Elizabeth Pearson of Indianola, Iowa, is a senior political philosophy major at Whitman College in Walla Walla. She’s a musician, poet, debater, a member of the Council of Student Affairs and tutors in the school’s writing center. She plans to pursue a master’s degree in development studies at Oxford.

Laurel Yong-Hwa Lee of Bothell graduated from the Massachusetts Institute of Technology this year with a degree in neuroscience and biology. As medical coordinator for Mission Honduras, she helped set up a centralized health care system for orphanages and women’s shelters serving several villages in the Central American country. She plans to get a doctorate in clinical medicine.

Rhodes Scholarships were created in 1902 by the will of British philanthropist Cecil Rhodes. Winners are selected on the basis of high academic achievement, personal integrity, leadership potential and physical vigor, among other attributes.

The American students will join an international group of scholars selected from 18 other nations around the world. Approximately 95 scholars are selected each year.

Anastasia Piliavsky of Boston, who graduated from Boston University in 2004 with a degree in social anthropology, was one of three winners who immigrated to the United States from states in the former Soviet Union.

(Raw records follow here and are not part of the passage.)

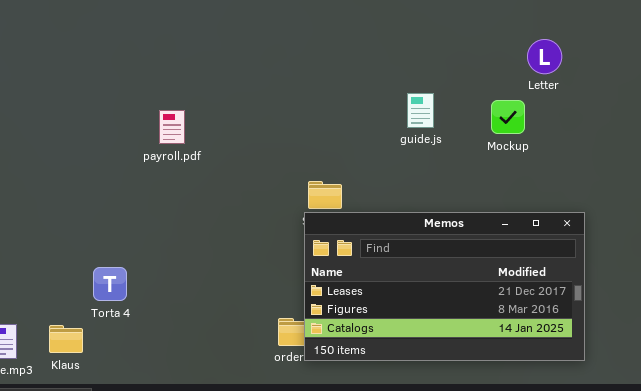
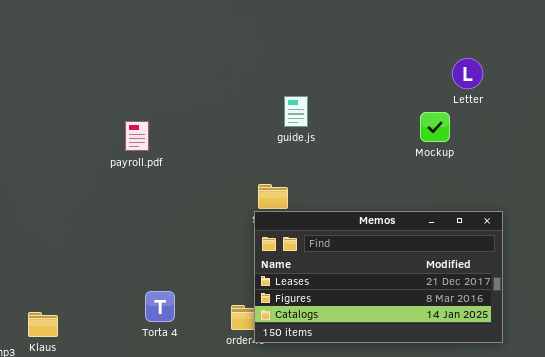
guide.js: [407,93,434,128] -> [284,96,308,127], moved
Torta 4: [93,267,127,301] -> [145,291,175,322], moved

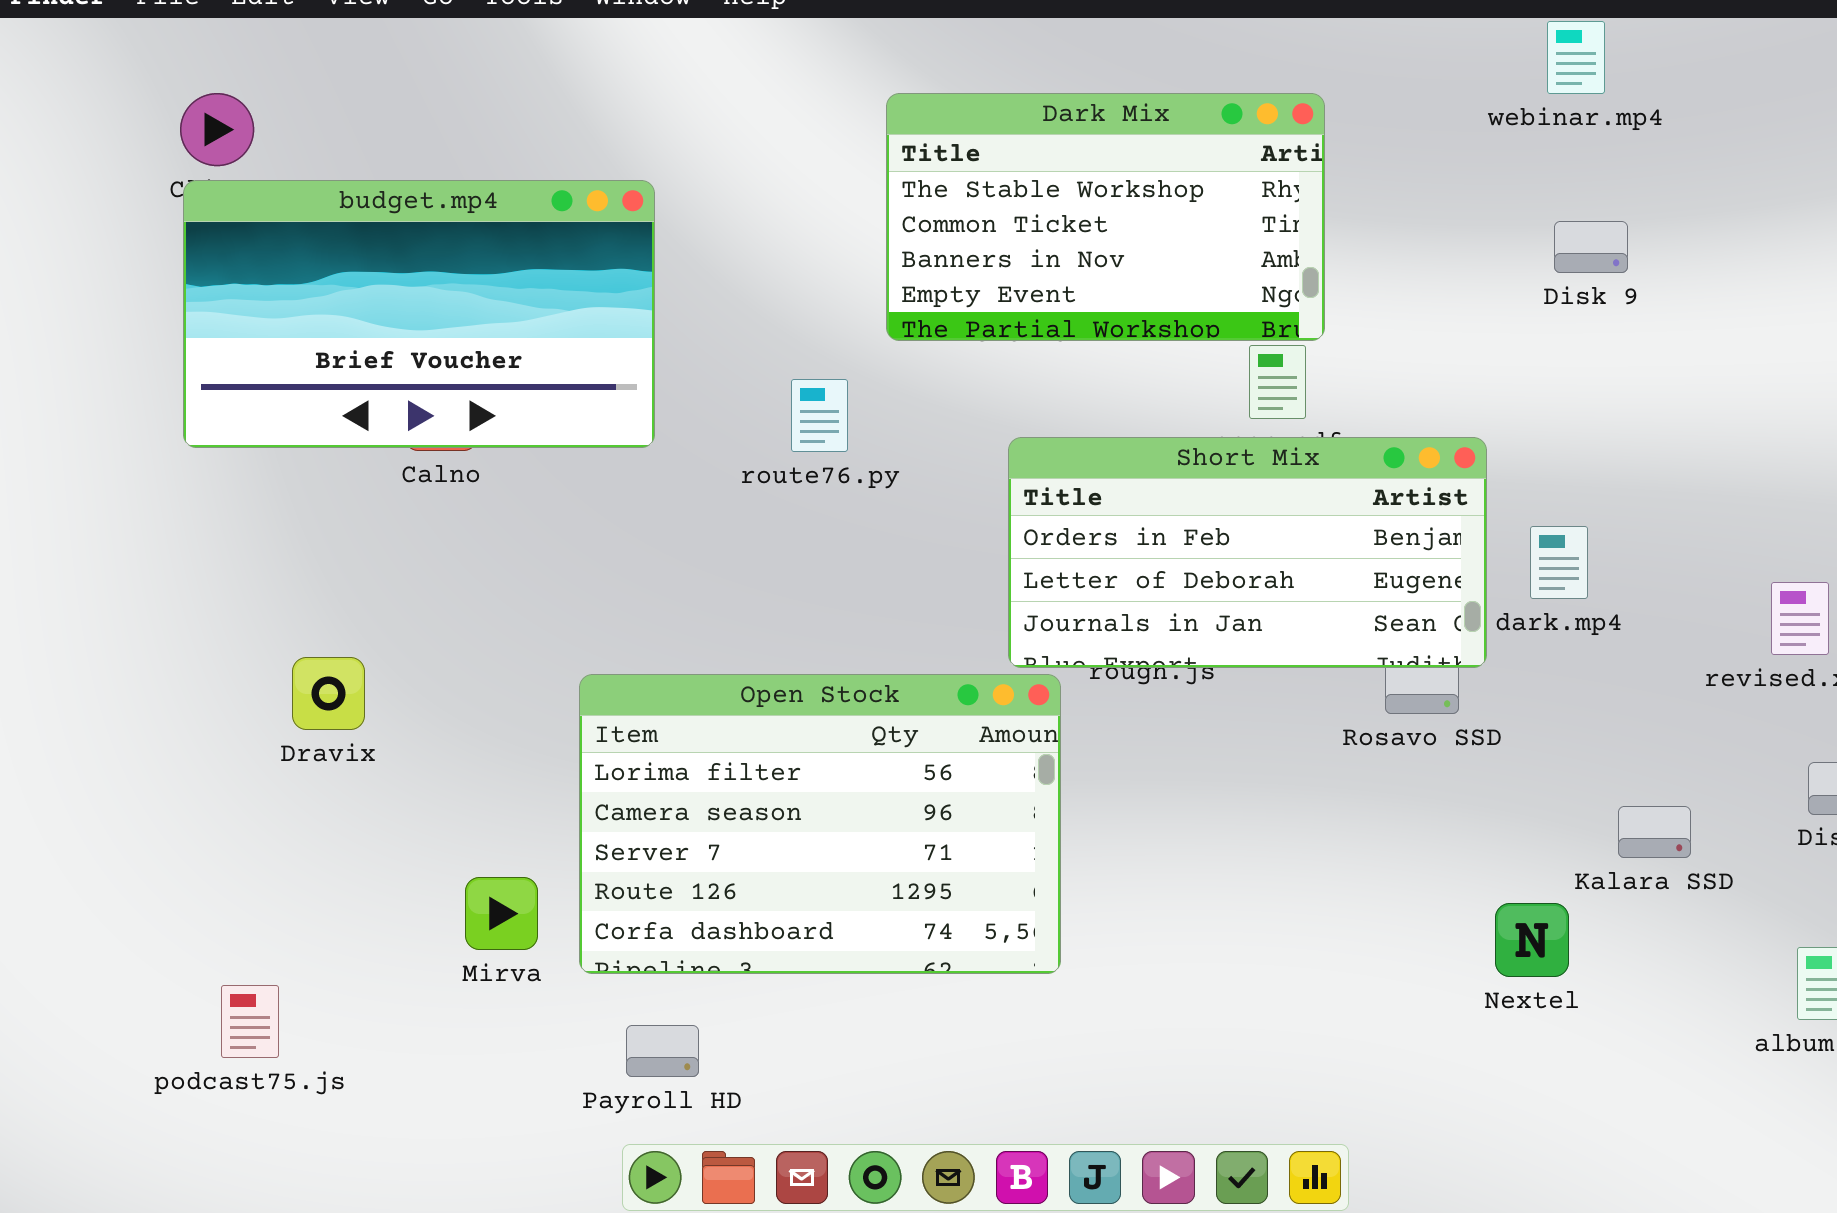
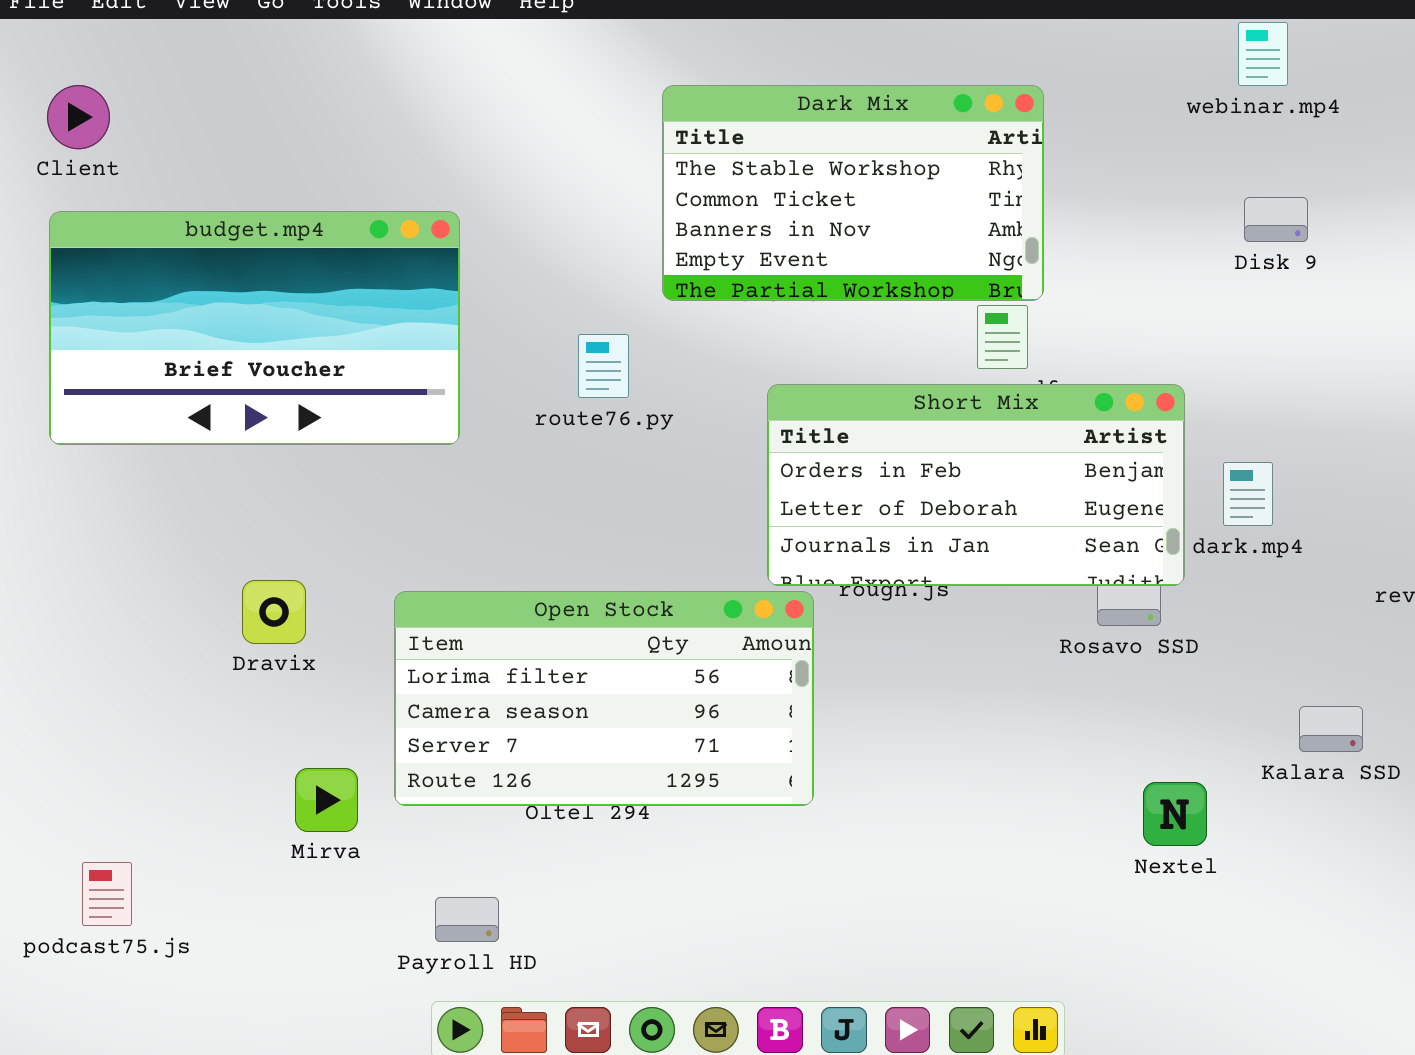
budget.mp4: [183,180,655,448] -> [49,211,460,445], moved
Dravix: [292,657,365,730] -> [242,580,306,644], moved
Open Stock: [579,674,1061,974] -> [394,591,814,806], resized
Nextel: [1495,903,1569,977] -> [1143,782,1207,846], moved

Piliavsky came to the United States from Ukraine when she was 14 and spoke no English. She has won numerous awards and travel grants for her academic work and has conducted anthropological field study in India and Mongolia. She has also shot and translated a documentary film about the indigenous Sahariya people of India.

With the elections announced Sunday, 3,046 Americans have won Rhodes Scholarships, representing 307 colleges and universities.

The value of the Rhodes Scholarship varies depending on the field of study. The total value averages about $35,000 per year.